А причем тут народ? Уводили-то Петухова люди офицера.
Вижу, едет. Я шапку скинул и вытянулся по-солдатски. Он улыбнулся ласково и говорит:
— Ну, спасибо, Шагин. Знал, что не обманешь. Хороший мужик.
И верите, — мальчишка он, ему лет двадцать, не больше, я мужик здоровый, могучий, крови пролил этой самой буржуйской без числа и меры, а стало мне от его ласкового слова тепло на душе. Крикнул я что есть мочи:
— Рад стараться, ваше благородие.
Я хотела было похвалить автора за то, что Шагин "проникся" не сразу после того глюка в храме и не сразу после приезда офицера... Но нет. Вообще-то понятие коммунист (так же, как и социалист, монархист, либерал, консерватор) подразумевает какие-никакие убеждения, а не только желание пограбить. И вот не верится, что человек может так вот резко сменить их. Если, конечно, он в них хоть немного верит, а не использует в качестве прикрытия. Хотя мне кажется, тут сам автор не верит, что у коммунистов были убеждения.

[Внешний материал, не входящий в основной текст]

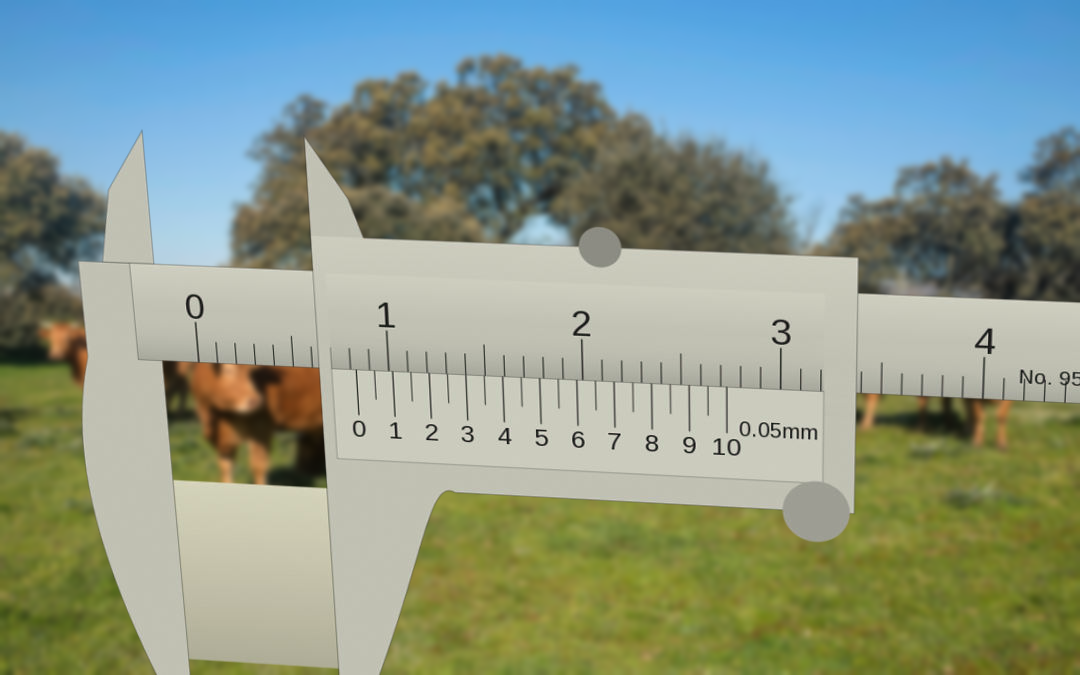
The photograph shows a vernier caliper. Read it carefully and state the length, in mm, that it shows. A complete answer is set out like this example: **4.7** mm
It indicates **8.3** mm
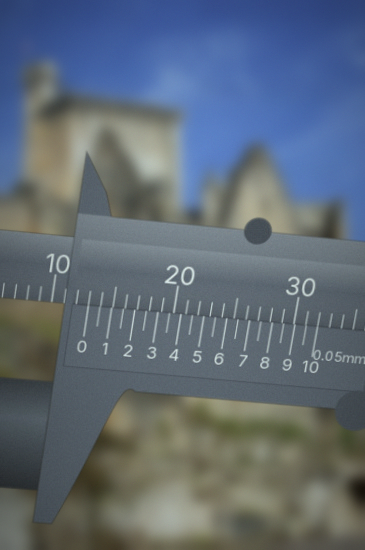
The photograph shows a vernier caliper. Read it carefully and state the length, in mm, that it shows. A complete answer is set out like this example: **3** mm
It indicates **13.0** mm
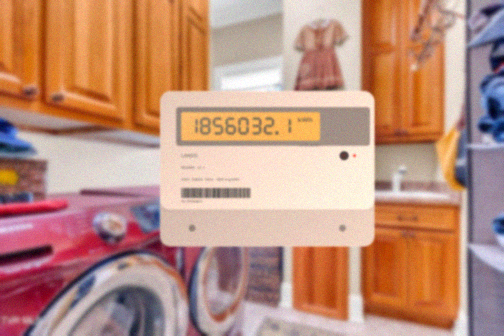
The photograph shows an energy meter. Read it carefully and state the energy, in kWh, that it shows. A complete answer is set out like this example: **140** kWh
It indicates **1856032.1** kWh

На самом деле, интересный момент. Довольно часто попадается такой двойной стандарт: у "нас" — вера, убеждения, готовность их отстаивать; у "них" — да нет у них ни веры, ни убеждений, они только денег/власти хотят, а погрозить им — сразу переметнутся.
На этом флэшбек заканчивается, и героев ждет обед.